= What the task asks =
Can you write out all of the records below again, swapping each "y-axis" for "vertical axis", keeping everything else the same and leaving out the pictures?

= Supplied data =
--*--

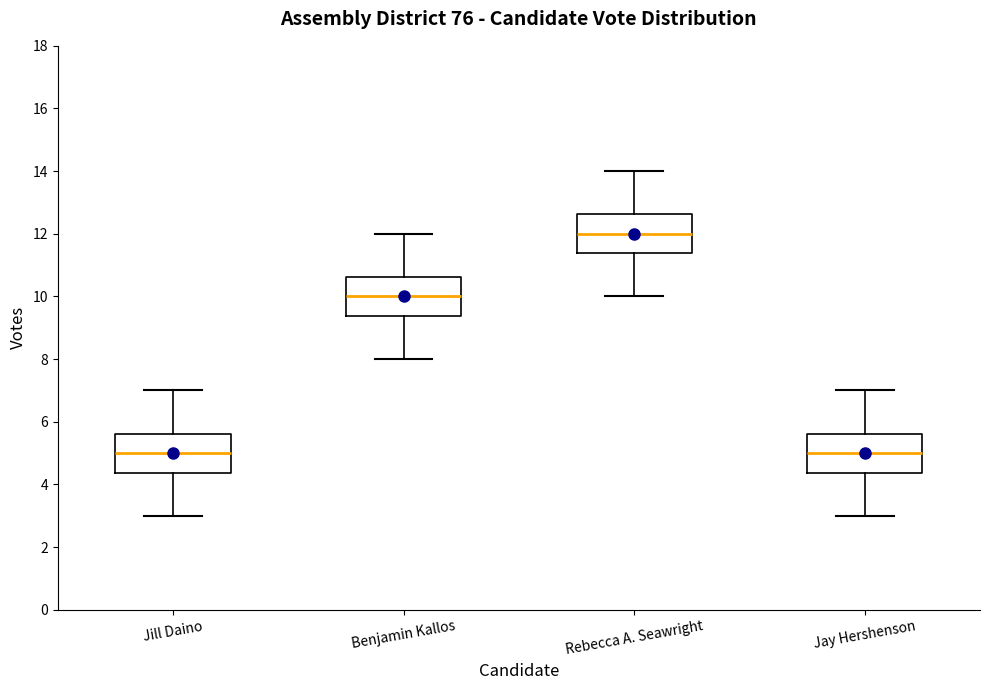

Reading left to right, transcribe this box plot: for each box, give where its median line is, the range the box spans, and where its two whiskers end, as read against the y-axis. The values are not printed on the chart, so give them approximately, as read against the axis.

Jill Daino: median 5.0, box 4.4 to 5.6, whiskers 3.0 to 7.0
Benjamin Kallos: median 10.0, box 9.4 to 10.6, whiskers 8.0 to 12.0
Rebecca A. Seawright: median 12.0, box 11.4 to 12.6, whiskers 10.0 to 14.0
Jay Hershenson: median 5.0, box 4.4 to 5.6, whiskers 3.0 to 7.0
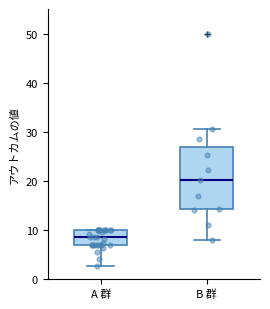

Where does the lower whisker of the box for A 群 end on the y-axis? The values are not printed on the chart, so give them approximately, as read against the axis.

3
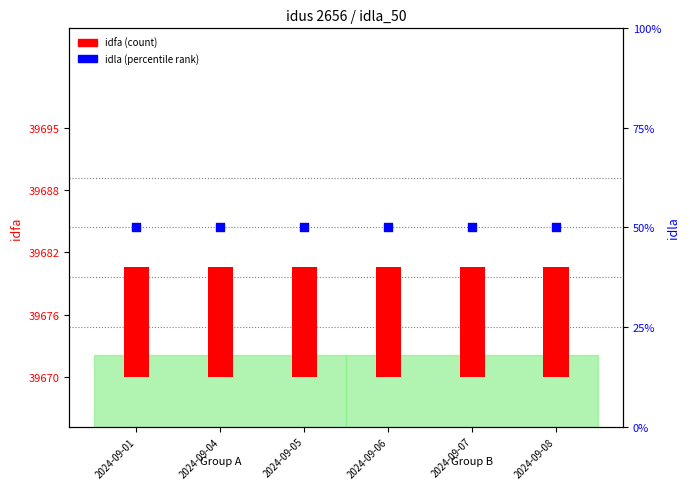

At how many categories does at least one series exceed 31?

6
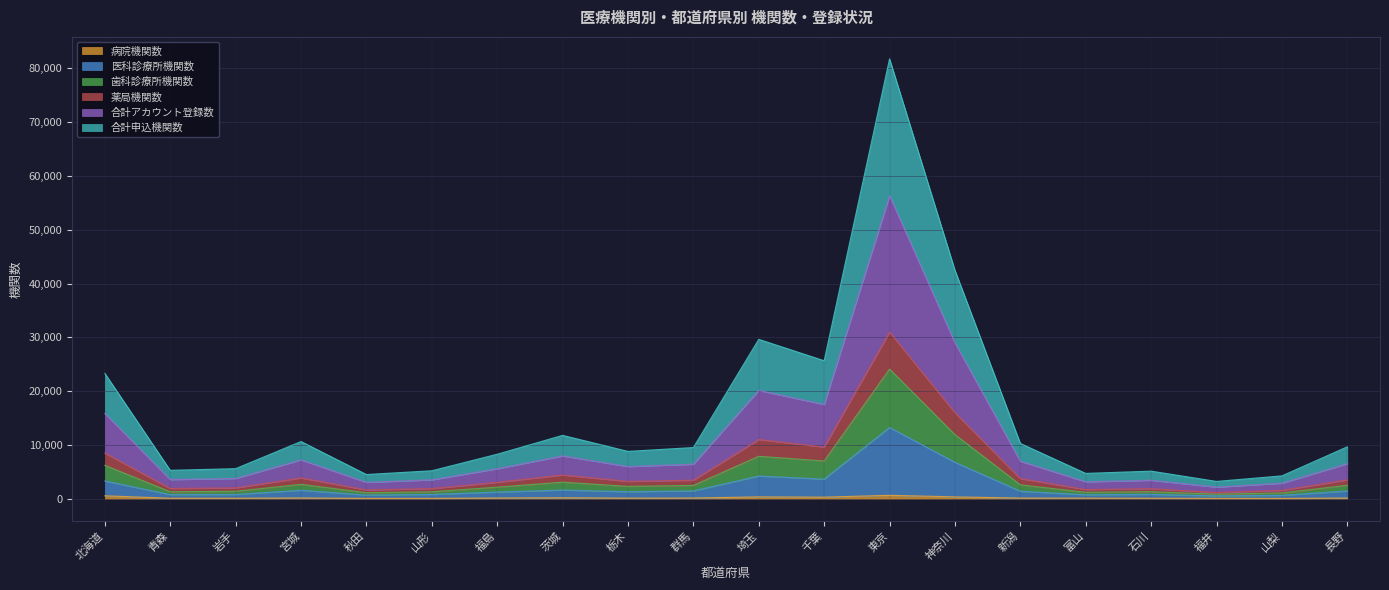

True or false: 合計アカウント登録数 and 薬局機関数 cross at least once.

False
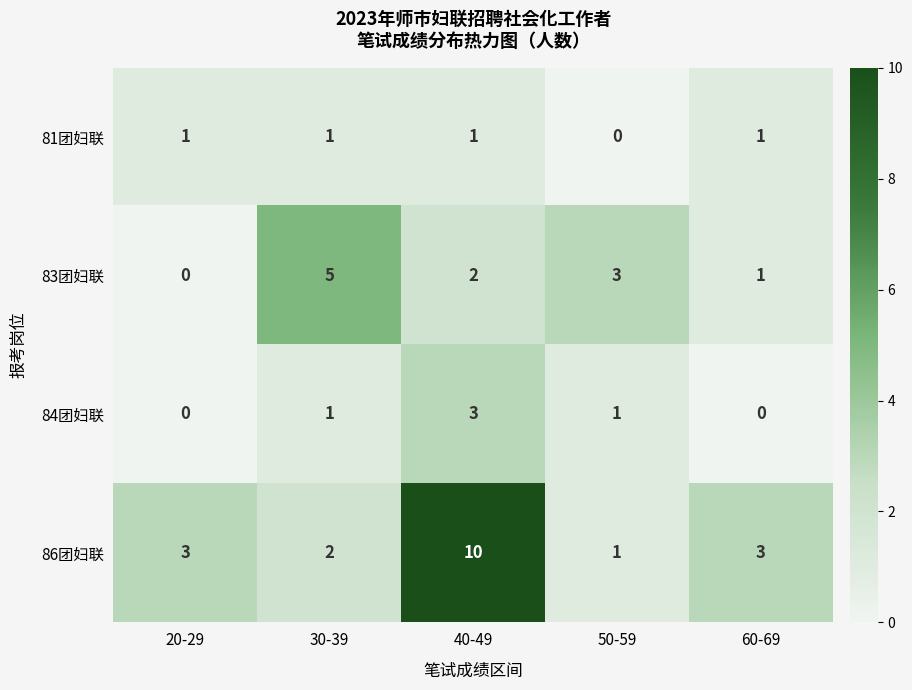

Which series has the largest total across all categories?

86团妇联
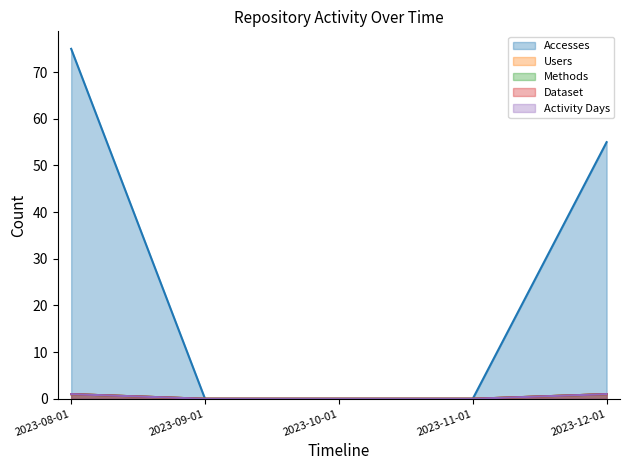

At 2023-12-01, list the series in order from smallest to largest.

Users, Methods, Dataset, Activity Days, Accesses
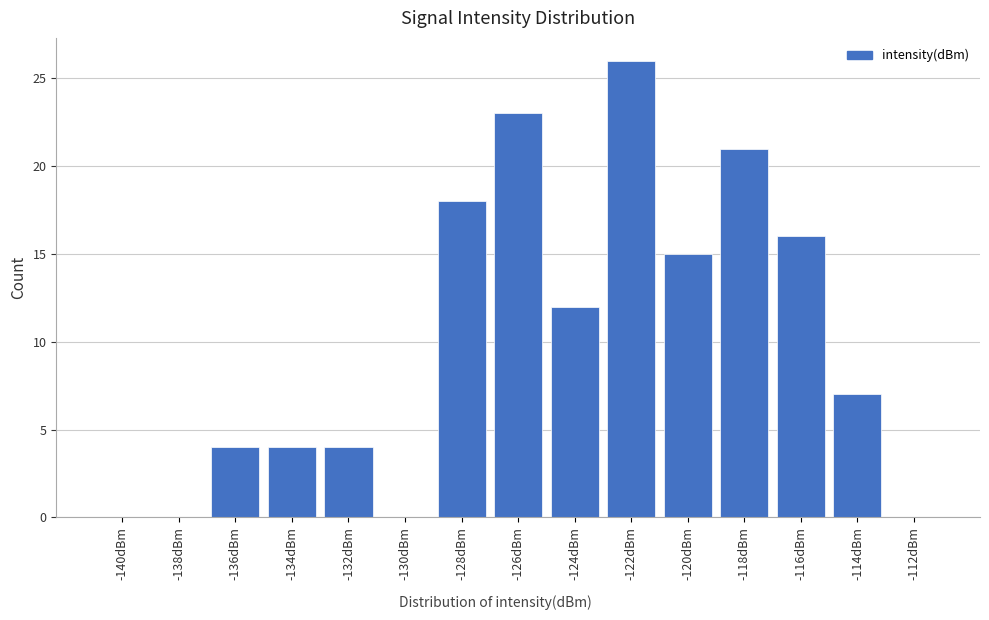

Reading left to right, what are all the values shown in this chart?

-140dBm=0	-138dBm=0	-136dBm=4	-134dBm=4	-132dBm=4	-130dBm=0	-128dBm=18	-126dBm=23	-124dBm=12	-122dBm=26	-120dBm=15	-118dBm=21	-116dBm=16	-114dBm=7	-112dBm=0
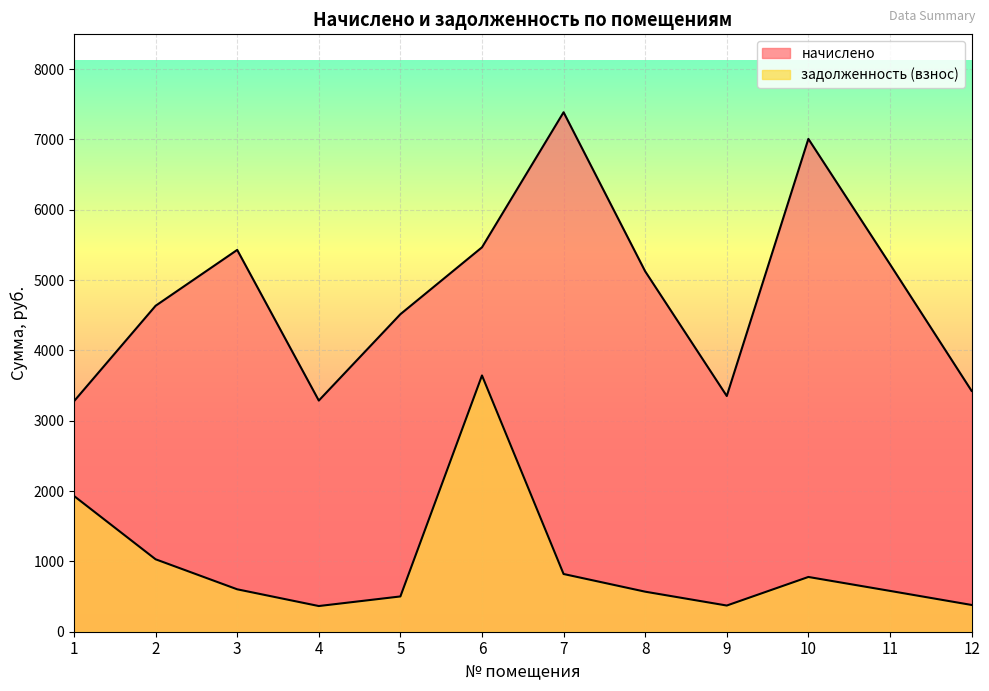

Reading right to left, what are all the values shown in this chart?

начислено: 3425.8	5226.5	7008.6	3352.0	5124.9	7387.2	5466.5	4515.4	3287.3	5429.6	4635.4	3278.1
задолженность (взнос): 380.6	580.7	778.7	372.4	569.4	820.8	3644.3	501.7	365.3	603.3	1030.1	1930.5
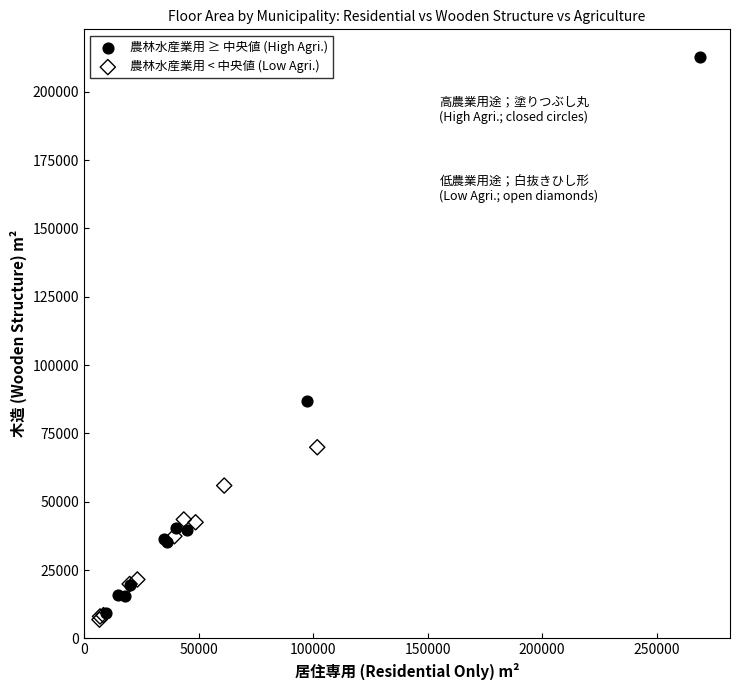

Which series contains the highest Y value?

農林水産業用 ≥ 中央値 (High Agri.)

--*--

= Expected answer =
Reading left to right, transcribe this box plot: for each box, give where its median line is, the range the box spans, and where its two whiskers end, as read against the vertical axis. The values are not printed on the chart, so give them approximately, as read against the axis.

Jill Daino: median 5.0, box 4.4 to 5.6, whiskers 3.0 to 7.0
Benjamin Kallos: median 10.0, box 9.4 to 10.6, whiskers 8.0 to 12.0
Rebecca A. Seawright: median 12.0, box 11.4 to 12.6, whiskers 10.0 to 14.0
Jay Hershenson: median 5.0, box 4.4 to 5.6, whiskers 3.0 to 7.0

Where does the lower whisker of the box for A 群 end on the vertical axis? The values are not printed on the chart, so give them approximately, as read against the axis.

3

At how many categories does at least one series exceed 31?

6

True or false: 合計アカウント登録数 and 薬局機関数 cross at least once.

False

Which series has the largest total across all categories?

86团妇联

At 2023-12-01, list the series in order from smallest to largest.

Users, Methods, Dataset, Activity Days, Accesses

Reading left to right, what are all the values shown in this chart?

-140dBm=0	-138dBm=0	-136dBm=4	-134dBm=4	-132dBm=4	-130dBm=0	-128dBm=18	-126dBm=23	-124dBm=12	-122dBm=26	-120dBm=15	-118dBm=21	-116dBm=16	-114dBm=7	-112dBm=0

Reading right to left, what are all the values shown in this chart?

начислено: 3425.8	5226.5	7008.6	3352.0	5124.9	7387.2	5466.5	4515.4	3287.3	5429.6	4635.4	3278.1
задолженность (взнос): 380.6	580.7	778.7	372.4	569.4	820.8	3644.3	501.7	365.3	603.3	1030.1	1930.5

Which series contains the highest Y value?

農林水産業用 ≥ 中央値 (High Agri.)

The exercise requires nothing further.